Visitors gather on Shanghai's famous Bund to look at the skyline of the Pudong financial district across the Huangpu River. China has lowered its 2015 economic growth target to "around 7 per cent", state media said on Thursday, as the authorities att
Visitors gather on Shanghai's famous Bund to look at the skyline of the Pudong financial district across the Huangpu River. China has lowered its 2015 economic growth target to "around 7 per cent", state media said on Thursday, as the authorities attempt to set the world's second-largest economy on a more sustainable expansion path. -- PHOTO: BLOOMBERG

BEIJING - China has set its growth target at about 7 per cent this year - the lowest in more than a decade - as Beijing signals its commitment to a "new normal" of slower but better quality growth, according to official news agency Xinhua.

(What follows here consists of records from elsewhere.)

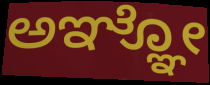
ಅಞ್ಞೋ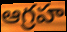
ఆగ్రహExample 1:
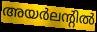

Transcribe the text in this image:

അയർലന്റിൽ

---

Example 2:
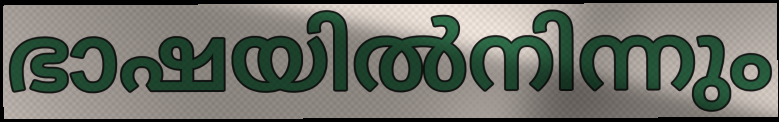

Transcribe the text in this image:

ഭാഷയിൽനിന്നും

The downward adjustment, expected to be announced by Premier Li Keqiang on Thursday morning in his government work report as he opens the annual session of China's legislative body, the National People's Congress, was widely anticipated.

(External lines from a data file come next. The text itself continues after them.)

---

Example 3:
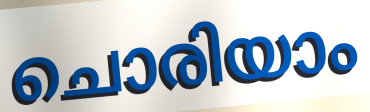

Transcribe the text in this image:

ചൊരിയാം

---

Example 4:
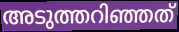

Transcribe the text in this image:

അടുത്തറിഞ്ഞത്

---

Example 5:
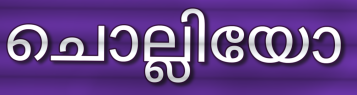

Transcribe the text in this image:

ചൊല്ലിയോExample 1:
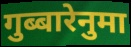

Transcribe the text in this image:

गुब्बारेनुमा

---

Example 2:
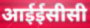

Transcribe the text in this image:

आईईसीसी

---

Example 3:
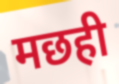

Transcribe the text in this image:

मछही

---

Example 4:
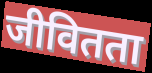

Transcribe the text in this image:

जीवितता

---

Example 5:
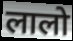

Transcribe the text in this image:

लालोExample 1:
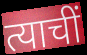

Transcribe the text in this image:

त्याचीं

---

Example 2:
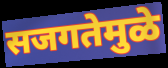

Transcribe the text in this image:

सजगतेमुळे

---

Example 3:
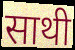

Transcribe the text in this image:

साथी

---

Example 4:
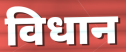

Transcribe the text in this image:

विधान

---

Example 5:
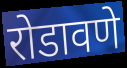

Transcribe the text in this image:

रोडावणेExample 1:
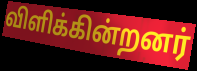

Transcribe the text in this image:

விளிக்கின்றனர்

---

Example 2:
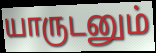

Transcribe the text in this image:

யாருடனும்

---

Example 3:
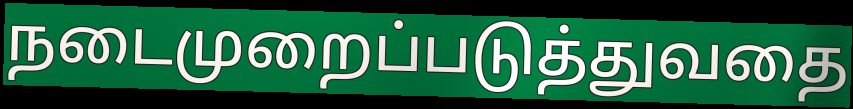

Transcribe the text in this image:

நடைமுறைப்படுத்துவதை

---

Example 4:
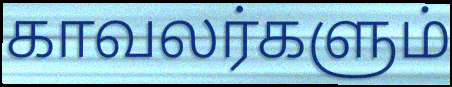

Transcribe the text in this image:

காவலர்களும்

Last year, China missed it growth target of 7.5 per cent for the first time since 1998, registering an economic expansion of 7.4 per cent - the weakest in 24 years as the world's No. 2 economy struggled with a property slump and deflationary pressures.

Economists like Ms Wang Tao from UBS said more weights are likely to be put on "the quality of development (this year), which is characterised by more balanced and sustainable economic structure, better income distribution and less damage to the environment".

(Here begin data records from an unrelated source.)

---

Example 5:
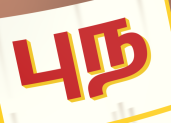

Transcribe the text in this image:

புந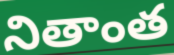
నితాంత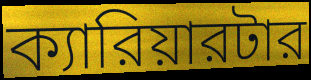
ক্যারিয়ারটার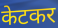
केटकर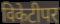
विकेटीपर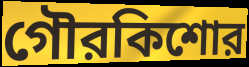
গৌরকিশোরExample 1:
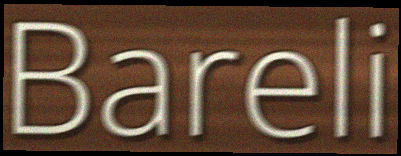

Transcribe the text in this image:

Bareli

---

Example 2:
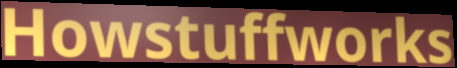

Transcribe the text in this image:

Howstuffworks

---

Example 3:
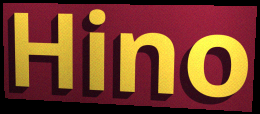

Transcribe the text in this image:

Hino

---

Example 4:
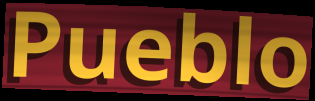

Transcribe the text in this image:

Pueblo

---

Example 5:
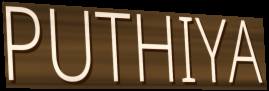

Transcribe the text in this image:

PUTHIYA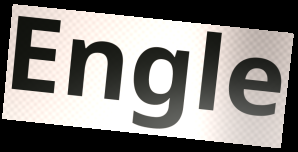
Engle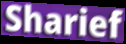
Sharief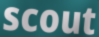
scoutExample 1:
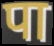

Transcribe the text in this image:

पा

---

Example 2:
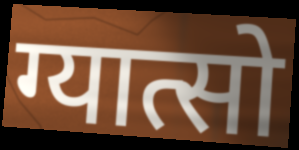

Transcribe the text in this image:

ग्यात्सो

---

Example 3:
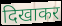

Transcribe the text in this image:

दिखाकर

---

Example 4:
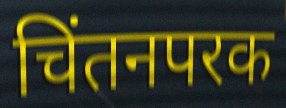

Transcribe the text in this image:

चिंतनपरक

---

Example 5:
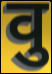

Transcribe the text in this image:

वुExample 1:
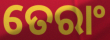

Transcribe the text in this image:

ତେରାଂ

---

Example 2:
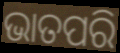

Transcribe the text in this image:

ଭାତପରି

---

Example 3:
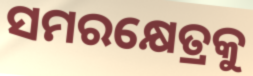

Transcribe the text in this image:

ସମରକ୍ଷେତ୍ରକୁ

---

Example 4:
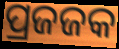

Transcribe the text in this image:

ପ୍ରଜଜକ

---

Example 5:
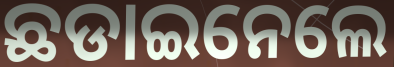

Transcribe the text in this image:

ଛଡାଇନେଲେ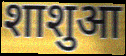
शाशुआ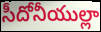
సీదోనీయుల్లా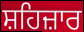
ਸ਼ਹਿਜ਼ਾਰ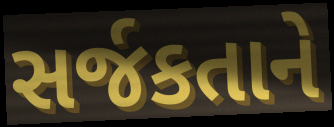
સર્જકતાને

The GDP target is viewed as a key signal on how serious the leadership is about carrying out reform as China overhauls its economy from a growth-at-all-costs model that has devastated the environment to a quality-driven one, as well as an indicator of how fiscal and monetary policy may fare in the coming year.

Since he took power in November 2012, however, President Xi Jinping has been revamping local officials' performance criteria to focus their efforts on the quality of growth, while taking steps to curb China's burgeoning debt problem before it triggers a financial crisis.

Mr Li is also expected to keep the target of new urban job creation at over 10 million.